ENGLEWOOD, COLO. (AP) - Satellite TV provider Dish Network Corp. has completed its purchase of two satellite operators whose wireless licenses it hopes to use to offer broadband access that can help it compete better with cable TV and phone companies.
Cable and phone companies are able to offer customers packaged plans that include TV channels and Internet access services. Satellite companies cannot do so as well because satellites can’t provide Internet services to many households, and speeds are slower.
Dish wants to get around that by building a network based on cell towers on the ground and using wireless spectrum ceded by the two satellite operators, which Dish agreed to buy out of bankruptcy last year.
DBSD North America Inc. and TerreStar Networks Inc. both offer satellite-based wireless services and have authority to operate ground-based services as a backup.
The Federal Communications Commission approved the transfer of wireless licenses to Dish this month, but it deferred decisions on whether Dish could use the spectrum more broadly to offer broadband service that is primarily ground based. For now, devices using the spectrum must be able to access satellite signals as well. That excludes the types of smartphones and tablet computers popular today.
The FCC tries to promote the expansion of wireless broadband services, but it recently decided to kill a similar proposal from a Virginia company called LightSquared after tests showed it would in some cases jam personal-navigation and other GPS devices. Dish has said that its signals won’t cause similar interference because its network would be using different frequencies.

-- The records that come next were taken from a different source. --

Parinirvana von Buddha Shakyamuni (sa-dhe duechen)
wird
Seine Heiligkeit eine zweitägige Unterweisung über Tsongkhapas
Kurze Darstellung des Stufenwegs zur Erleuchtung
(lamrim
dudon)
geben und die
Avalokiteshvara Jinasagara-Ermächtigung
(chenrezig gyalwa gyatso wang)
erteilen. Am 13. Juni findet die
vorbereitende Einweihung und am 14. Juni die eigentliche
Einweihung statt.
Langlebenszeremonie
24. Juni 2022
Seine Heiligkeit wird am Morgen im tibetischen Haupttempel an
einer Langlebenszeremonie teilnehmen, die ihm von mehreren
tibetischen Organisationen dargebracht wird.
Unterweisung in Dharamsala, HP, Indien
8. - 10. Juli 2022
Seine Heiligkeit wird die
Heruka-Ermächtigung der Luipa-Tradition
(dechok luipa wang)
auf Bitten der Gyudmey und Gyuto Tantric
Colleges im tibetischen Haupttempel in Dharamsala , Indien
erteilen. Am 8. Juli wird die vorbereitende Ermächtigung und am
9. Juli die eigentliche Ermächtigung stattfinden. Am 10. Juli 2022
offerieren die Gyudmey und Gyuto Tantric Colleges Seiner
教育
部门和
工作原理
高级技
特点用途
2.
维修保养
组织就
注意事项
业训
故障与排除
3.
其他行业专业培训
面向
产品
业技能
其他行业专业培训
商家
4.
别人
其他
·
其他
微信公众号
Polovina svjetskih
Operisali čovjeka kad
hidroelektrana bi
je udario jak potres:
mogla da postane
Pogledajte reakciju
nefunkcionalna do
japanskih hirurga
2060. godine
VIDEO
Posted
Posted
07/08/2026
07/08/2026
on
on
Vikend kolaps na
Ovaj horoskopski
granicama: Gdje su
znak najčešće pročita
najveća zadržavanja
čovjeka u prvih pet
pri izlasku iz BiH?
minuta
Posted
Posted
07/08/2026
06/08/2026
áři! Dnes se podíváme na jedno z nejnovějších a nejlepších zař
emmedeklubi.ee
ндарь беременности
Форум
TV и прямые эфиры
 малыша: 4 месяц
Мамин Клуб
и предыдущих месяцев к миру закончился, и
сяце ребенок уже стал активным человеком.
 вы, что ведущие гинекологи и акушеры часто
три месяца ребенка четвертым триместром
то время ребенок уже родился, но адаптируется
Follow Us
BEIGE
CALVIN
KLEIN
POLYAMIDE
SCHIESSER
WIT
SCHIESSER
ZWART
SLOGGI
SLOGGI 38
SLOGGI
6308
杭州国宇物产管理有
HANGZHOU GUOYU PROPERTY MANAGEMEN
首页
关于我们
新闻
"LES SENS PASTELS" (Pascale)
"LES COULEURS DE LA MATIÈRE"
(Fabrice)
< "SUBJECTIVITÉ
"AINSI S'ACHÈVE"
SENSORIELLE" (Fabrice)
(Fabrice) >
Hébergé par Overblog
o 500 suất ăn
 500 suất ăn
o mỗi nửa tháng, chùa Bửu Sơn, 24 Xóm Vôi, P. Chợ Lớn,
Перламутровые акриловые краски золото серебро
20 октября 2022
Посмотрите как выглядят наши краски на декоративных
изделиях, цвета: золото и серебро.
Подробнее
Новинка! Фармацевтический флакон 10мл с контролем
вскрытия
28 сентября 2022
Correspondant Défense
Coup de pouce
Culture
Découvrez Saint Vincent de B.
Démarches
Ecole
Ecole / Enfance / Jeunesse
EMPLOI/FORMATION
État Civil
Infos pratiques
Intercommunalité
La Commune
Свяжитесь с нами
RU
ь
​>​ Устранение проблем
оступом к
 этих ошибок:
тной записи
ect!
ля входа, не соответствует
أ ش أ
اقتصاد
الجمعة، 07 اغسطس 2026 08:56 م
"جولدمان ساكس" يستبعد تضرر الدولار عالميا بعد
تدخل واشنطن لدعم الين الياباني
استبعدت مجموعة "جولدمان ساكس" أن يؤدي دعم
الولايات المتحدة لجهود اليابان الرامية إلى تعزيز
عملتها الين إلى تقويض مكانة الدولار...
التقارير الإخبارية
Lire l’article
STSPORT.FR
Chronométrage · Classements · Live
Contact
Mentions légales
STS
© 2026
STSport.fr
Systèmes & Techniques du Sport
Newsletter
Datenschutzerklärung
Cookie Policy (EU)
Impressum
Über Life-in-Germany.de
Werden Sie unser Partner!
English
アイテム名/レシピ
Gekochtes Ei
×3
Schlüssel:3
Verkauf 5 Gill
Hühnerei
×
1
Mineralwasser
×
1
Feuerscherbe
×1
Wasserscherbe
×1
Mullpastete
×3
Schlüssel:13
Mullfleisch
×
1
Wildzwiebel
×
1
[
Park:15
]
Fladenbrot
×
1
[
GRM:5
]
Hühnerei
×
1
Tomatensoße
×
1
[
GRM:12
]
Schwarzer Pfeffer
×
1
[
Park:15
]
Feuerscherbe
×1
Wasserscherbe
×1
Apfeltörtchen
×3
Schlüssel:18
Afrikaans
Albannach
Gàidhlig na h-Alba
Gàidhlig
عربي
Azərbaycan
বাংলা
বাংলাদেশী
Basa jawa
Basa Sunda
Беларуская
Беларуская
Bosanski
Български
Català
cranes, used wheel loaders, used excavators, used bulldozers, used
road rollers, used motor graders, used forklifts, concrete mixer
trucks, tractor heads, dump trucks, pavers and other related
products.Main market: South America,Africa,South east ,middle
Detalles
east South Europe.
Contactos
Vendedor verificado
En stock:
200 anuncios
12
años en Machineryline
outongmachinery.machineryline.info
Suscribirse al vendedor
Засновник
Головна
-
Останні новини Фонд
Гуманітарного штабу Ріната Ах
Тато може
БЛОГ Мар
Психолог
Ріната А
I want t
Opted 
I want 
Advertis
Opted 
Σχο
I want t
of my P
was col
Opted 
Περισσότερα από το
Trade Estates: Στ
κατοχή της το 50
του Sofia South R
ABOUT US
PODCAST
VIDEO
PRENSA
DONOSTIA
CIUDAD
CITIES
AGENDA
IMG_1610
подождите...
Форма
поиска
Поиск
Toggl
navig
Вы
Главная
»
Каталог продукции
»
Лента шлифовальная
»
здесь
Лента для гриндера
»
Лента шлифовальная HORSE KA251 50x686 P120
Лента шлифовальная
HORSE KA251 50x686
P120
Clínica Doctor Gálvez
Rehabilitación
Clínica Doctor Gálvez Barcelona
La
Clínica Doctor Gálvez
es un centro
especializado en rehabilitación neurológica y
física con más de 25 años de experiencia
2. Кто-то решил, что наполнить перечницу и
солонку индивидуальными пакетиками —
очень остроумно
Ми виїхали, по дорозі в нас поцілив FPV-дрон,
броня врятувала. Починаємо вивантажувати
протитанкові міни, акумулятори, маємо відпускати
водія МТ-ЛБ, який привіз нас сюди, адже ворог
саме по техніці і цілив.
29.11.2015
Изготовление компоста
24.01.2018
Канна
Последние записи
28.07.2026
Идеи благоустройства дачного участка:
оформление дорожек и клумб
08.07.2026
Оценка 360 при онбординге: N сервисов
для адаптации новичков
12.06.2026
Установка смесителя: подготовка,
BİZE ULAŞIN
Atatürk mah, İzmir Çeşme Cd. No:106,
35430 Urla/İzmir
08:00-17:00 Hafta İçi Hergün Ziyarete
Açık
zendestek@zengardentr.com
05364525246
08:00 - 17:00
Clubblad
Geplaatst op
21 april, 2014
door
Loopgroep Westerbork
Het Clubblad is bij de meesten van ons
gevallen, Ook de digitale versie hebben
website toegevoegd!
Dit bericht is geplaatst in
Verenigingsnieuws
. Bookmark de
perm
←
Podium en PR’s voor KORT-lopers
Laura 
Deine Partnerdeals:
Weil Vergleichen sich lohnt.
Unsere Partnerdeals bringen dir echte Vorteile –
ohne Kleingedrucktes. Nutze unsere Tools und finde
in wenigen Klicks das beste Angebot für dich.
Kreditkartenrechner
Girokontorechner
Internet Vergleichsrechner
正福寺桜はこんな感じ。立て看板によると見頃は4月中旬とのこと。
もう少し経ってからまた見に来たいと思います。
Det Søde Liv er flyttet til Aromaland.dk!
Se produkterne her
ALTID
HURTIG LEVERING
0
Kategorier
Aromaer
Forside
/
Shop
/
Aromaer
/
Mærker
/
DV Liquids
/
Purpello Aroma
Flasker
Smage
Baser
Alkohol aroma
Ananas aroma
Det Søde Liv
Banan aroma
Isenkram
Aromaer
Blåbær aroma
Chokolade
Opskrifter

Dish said Monday that it has invested more than $3 billion to secure licenses for its proposed network, including the costs of buying assets from the two companies. It said it looks forward to working with the FCC.
Dish, which is based in Englewood, Colo., also said it will start looking for ways to improve handsets that can use the DBSD and TerreStar spectrum today “while exploring its options for a broader market entry.”
Dish added a net 22,000 satellite TV subscribers in the last three months of 2011 after posting losses for most quarters in the past two years. It ended the year with 14 million subscribers to keep its position as the third-largest provider of paid TV signals to U.S. households, behind DirecTV Group Inc. and Comcast Corp.
Dish’s stock fell 36 cents, or 1.1 percent, to close at $31.10 Monday.